Unfortunately, we know Wells Fargo is putting low level managers in an awkward position by ramping up pressure on them to try and tamp down organizing efforts. If you work in a branch, you may have noticed that recently Wells Fargo has started using morning huddles to deliver anti-union messages and propaganda about once a week. Before the huddle, branch managers are instructed to review the new microsite, “Stronger as One Team”, and then read from a script about “the benefits you already enjoy working directly with Wells Fargo without a union.” Here’s a copy of one of the anti-union Huddle guides.


Most branch managers already have enough work on their plates and do not want to do this. We recognize it is a bad position to be in. But it is important to remember that we are not the ones choosing to create tension. Wells Fargo’s choice about how to respond to employees exercising our right to organize shows where their priorities lie and what kind of unhealthy workplace culture they are desperate to preserve.

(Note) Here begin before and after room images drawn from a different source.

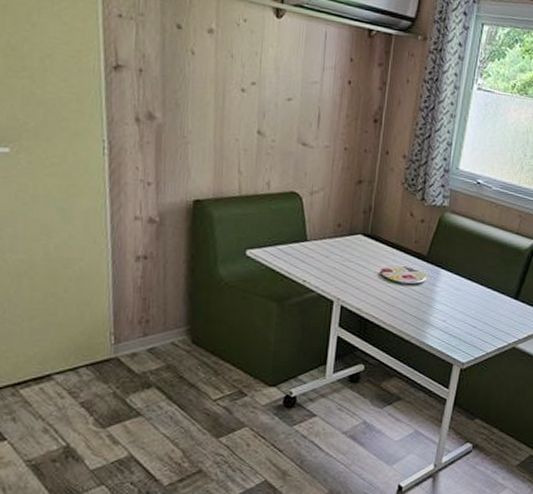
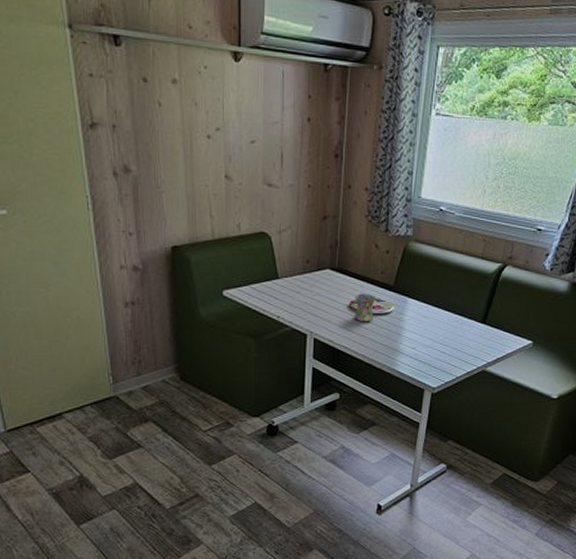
mug: none [383,261,409,292] -> present [352,293,377,322]

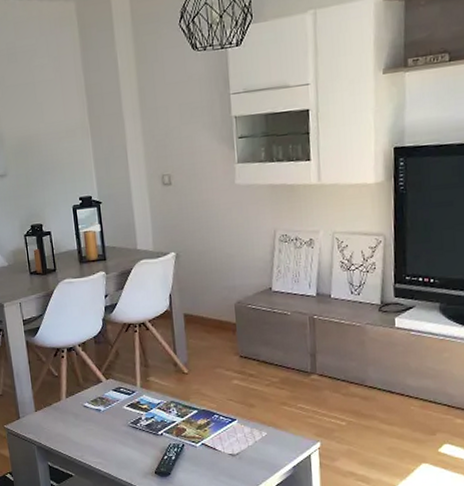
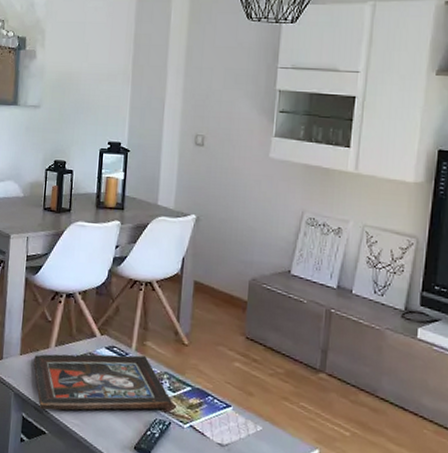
religious icon: none [48,390,184,456] -> present [34,354,174,411]

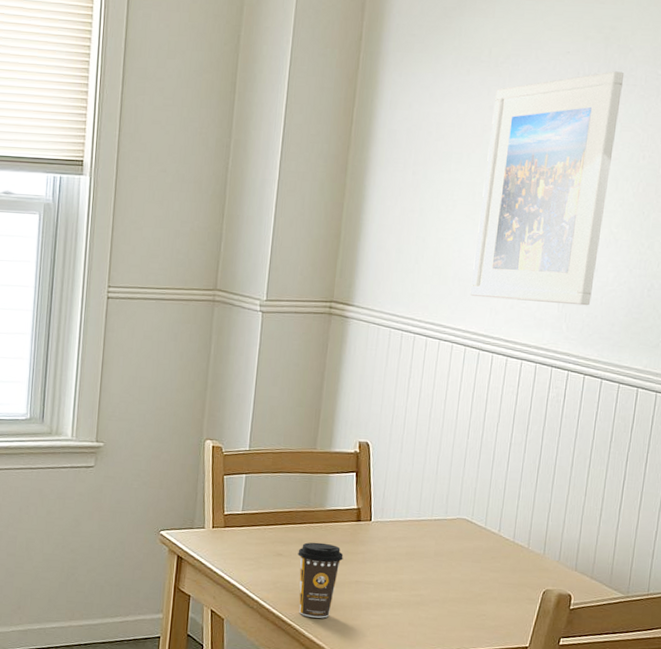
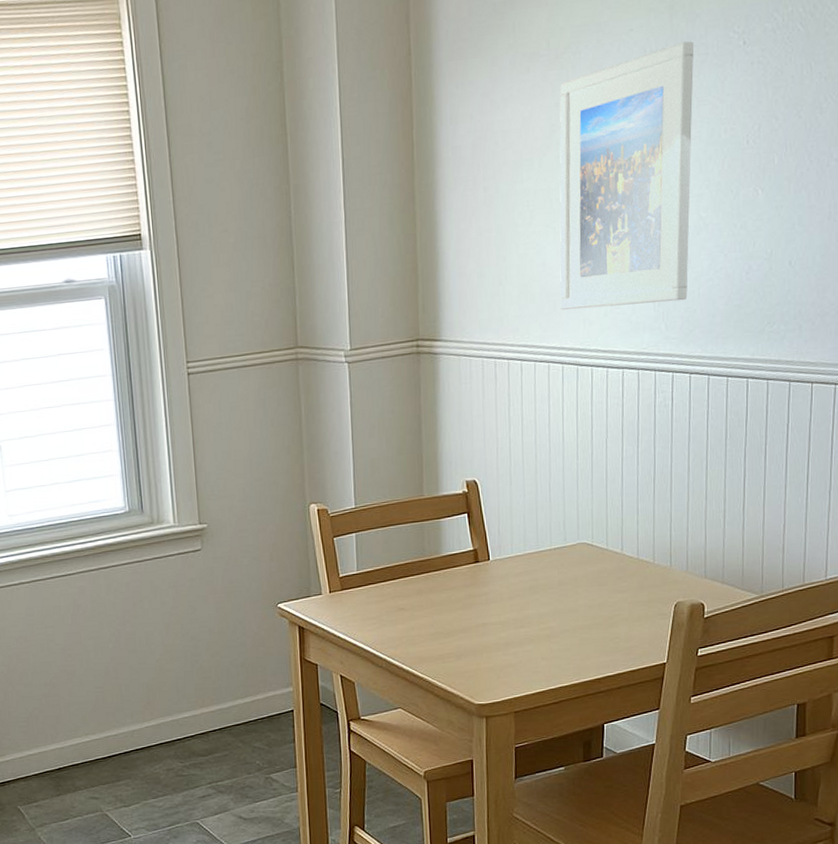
coffee cup: present [298,542,344,618] -> none [419,590,466,667]

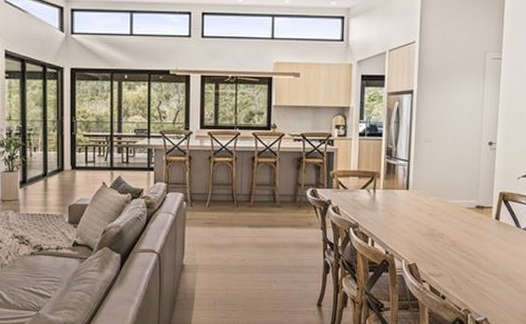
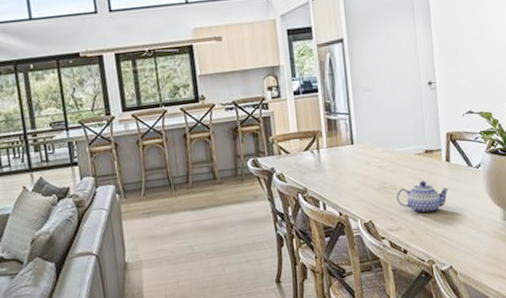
teapot: none [442,233,494,265] -> present [396,180,449,213]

Remember a rising tide lifts all boats. Something else to keep in mind is that many low level managers will actually benefit from worker organizing. Even though they are not covered as members of the bargaining unit, it is common for companies to choose to extend improvements to pay and benefits won by union members in negotiations to the lower level managers as well. Afterall, no one would want to be a manager if they got paid less or worse benefits than the people they manage. Though in the short term, managers may face intense pressure from those above them leading up to an election, that pressure largely goes away after a contract is negotiated.